In the most comprehensive study of the program yet, “State(s) of Head Start,” released Wednesday, researchers from the National Institute for Early Education Research, at Rutgers University, looked at data on Head Start programs from all 50 states, the District of Columbia, and US territories.
The study calls for a revived discussion of how Head Start can serve all children in poverty. Increasing funding is a significant part of that conversation, the study’s authors say, noting that programs cannot serve all children – and serve them well – with their current limited resources.
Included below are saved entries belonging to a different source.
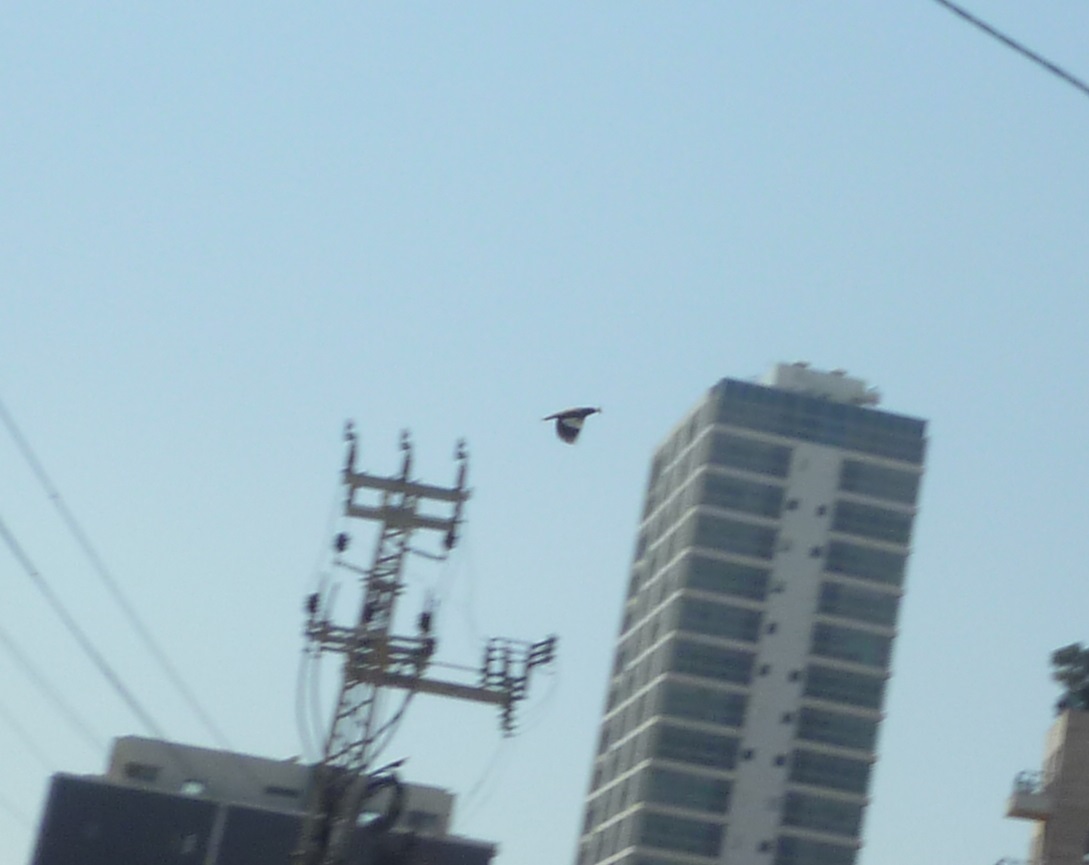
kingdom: Animalia
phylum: Chordata
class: Aves
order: Passeriformes
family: Sturnidae
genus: Acridotheres
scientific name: Acridotheres tristis
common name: Common myna
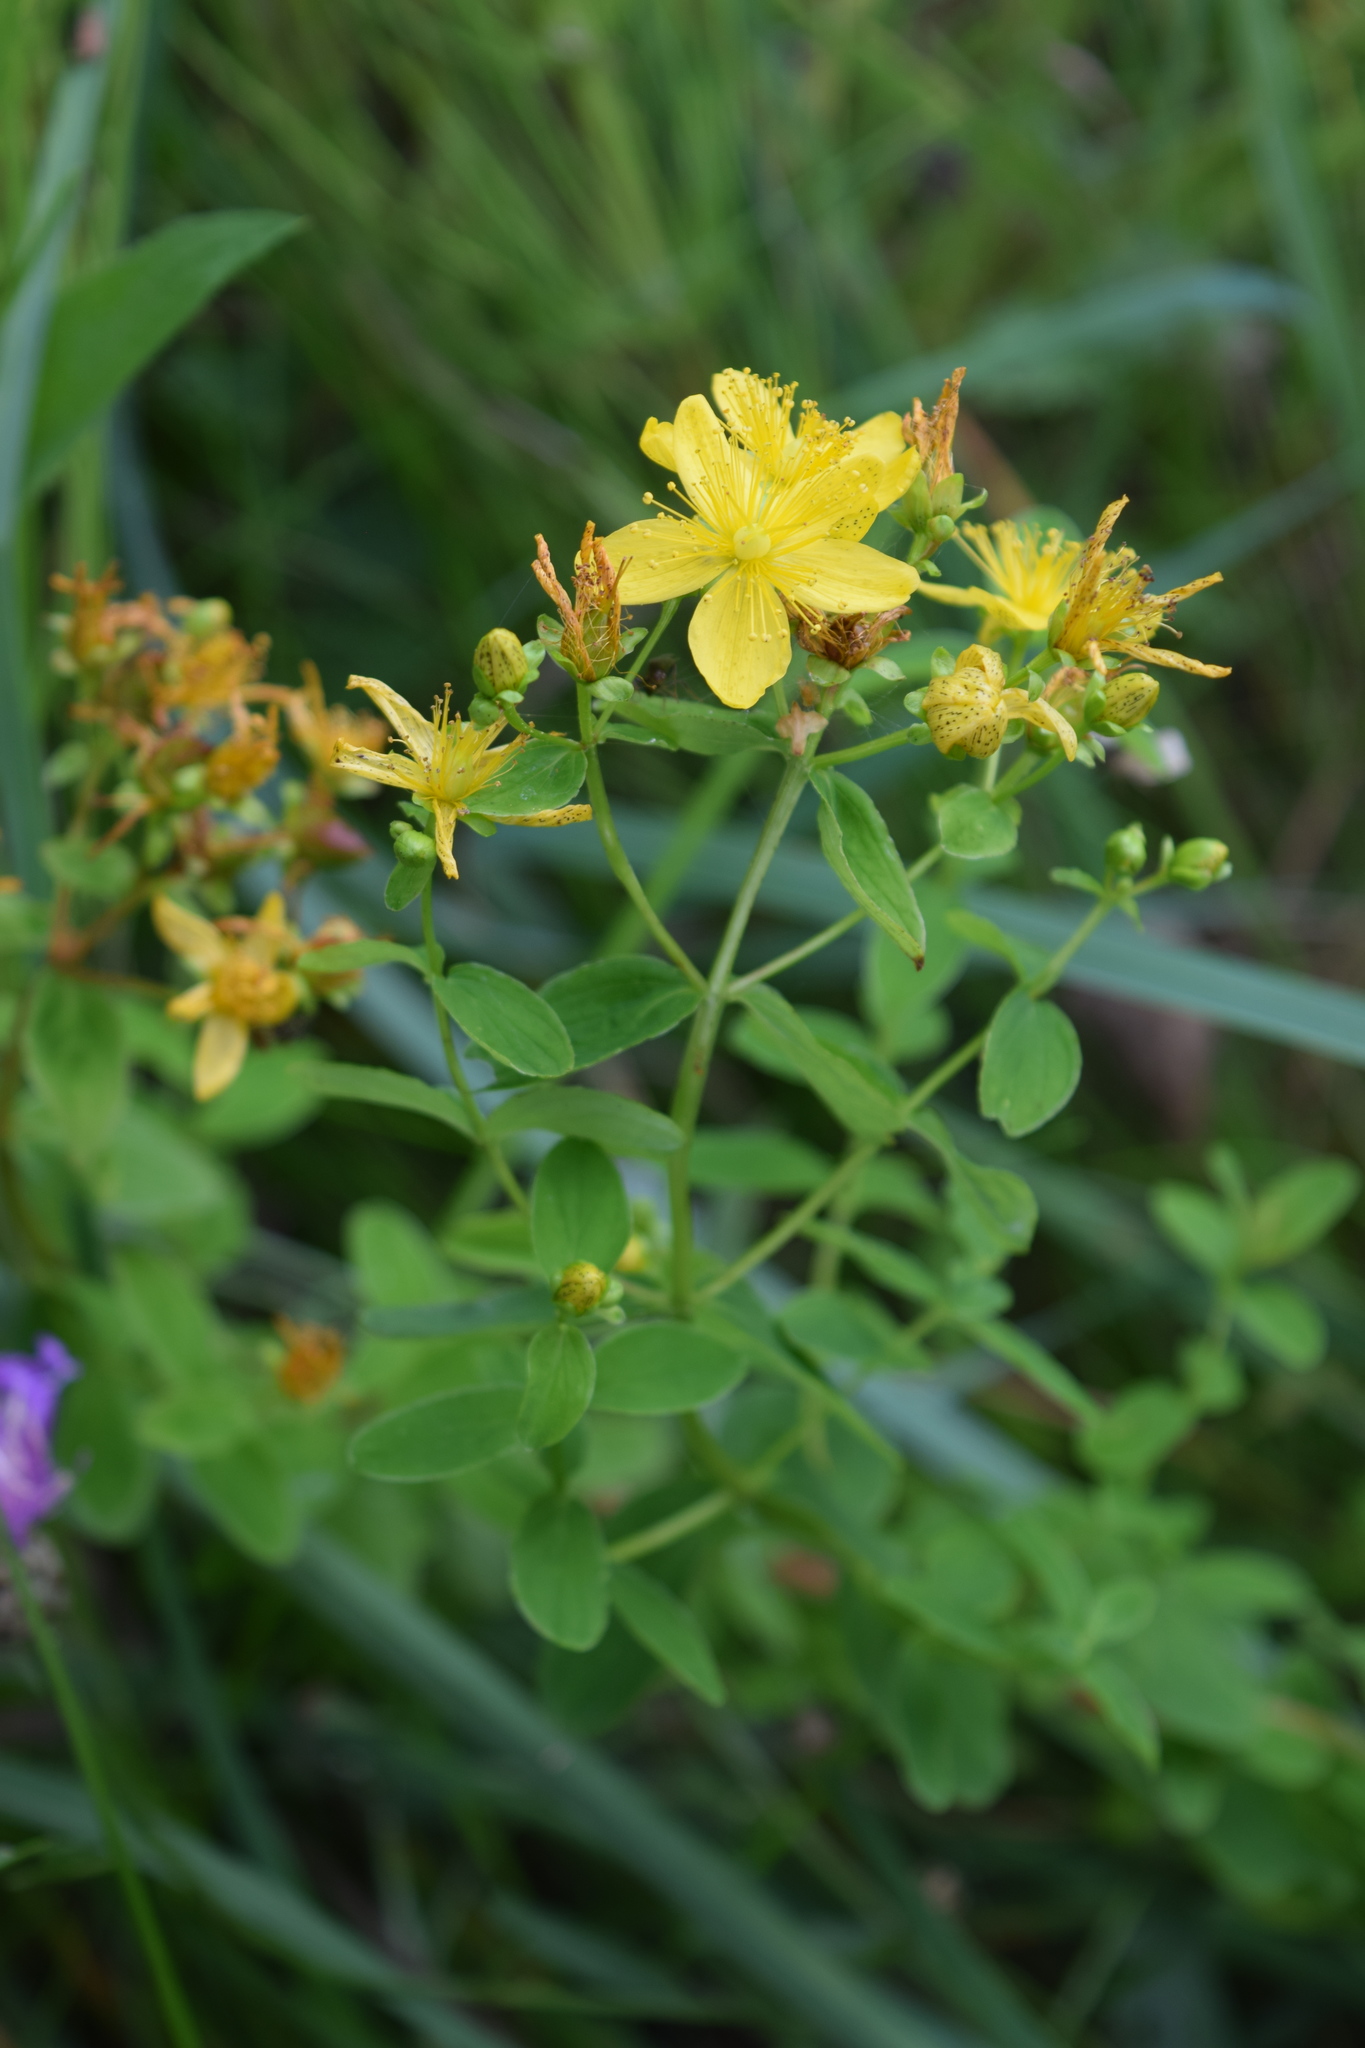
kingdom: Plantae
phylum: Tracheophyta
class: Magnoliopsida
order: Malpighiales
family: Hypericaceae
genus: Hypericum
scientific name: Hypericum maculatum
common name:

Head Start, founded by President Lyndon B. Johnson in 1965 as part of his “War on Poverty,” is primarily funded by the federal government, in addition to local funding. Orange County, Fl., for instance, contributes more than $900,000 to the county’s 84 Head Start classrooms, program manager Sonya Hill told the Orlando Sentinel.
The program is intended to provide education, nutrition, and health services to low-income families and children, helping these children overcome the barriers presented by poverty before they begin elementary school. Last year, the program received $8.6 billion in federal funding.
In principle, preschool programs provide a fantastic return on investment, both for families and for society. A study by researchers at the University of Chicago and University of Southern California, released on Sunday, found that high-quality preschool programs can create about $6 of annual return for every dollar spent.
“I was a Head Start student,” Ms. Hill told the Orlando Sentinel. “I know the program works. There’s no doubt in my mind.”
In “State(s) of Head Start,” the study’s authors explain where Head Start is working and where it is less successful. Kentucky and Vermont came out on top overall, they found. But there are important differences in where states spend their limited money – and these disparities affect educational quality.
"Do we serve more children or fewer children? Do we offer more hours or fewer hours? Do we pay teachers more or less?" Steve Barnett, a professor at Rutgers University who directed the study, told NPR, adding, "We can't do all those things."
Almost half the children in the country could be eligible for Head Start, Professor Barnett told the Washington Post, since it is meant to serve children in "near-poor" households as well as those in poverty. But while some states, like North Dakota, serve almost all eligible children, many others serve about one-third or less.
Some programs have longer hours, while others offer fewer. Longer hours can be helpful for working parents, but providing more care tends to mean lower quality across the board, Barnett told NPR.
Disparities in teacher qualifications and pay are another problem holding back instructional quality. On average, Head Start teachers with a bachelor's degree earned about $33,000, but average teachers' pay was less than $30,000 in fifteen states.
The stakes of early childhood education go beyond preschool. "Low quality education has an intergenerational dimension," James Heckman, a Nobel laureate in economics and professor at the University of Chicago, one of the authors of the recent study on preschool return-on-investment, told The Christian Science on Monday. "It actually is producing children who may be impaired relative to those who have quality care."
Giving all eligible children access to high-quality preschool would require tripling the current budget to more than $20 billion, the Rutgers study concluded. The researchers recommended bringing together a bipartisan commission to address the current issues.
“Everybody is going to have to come to the table,” Barnett told the Washington Post. “This is not an easy problem. It’s not just a matter of saying you should just appropriate $14 billion more.”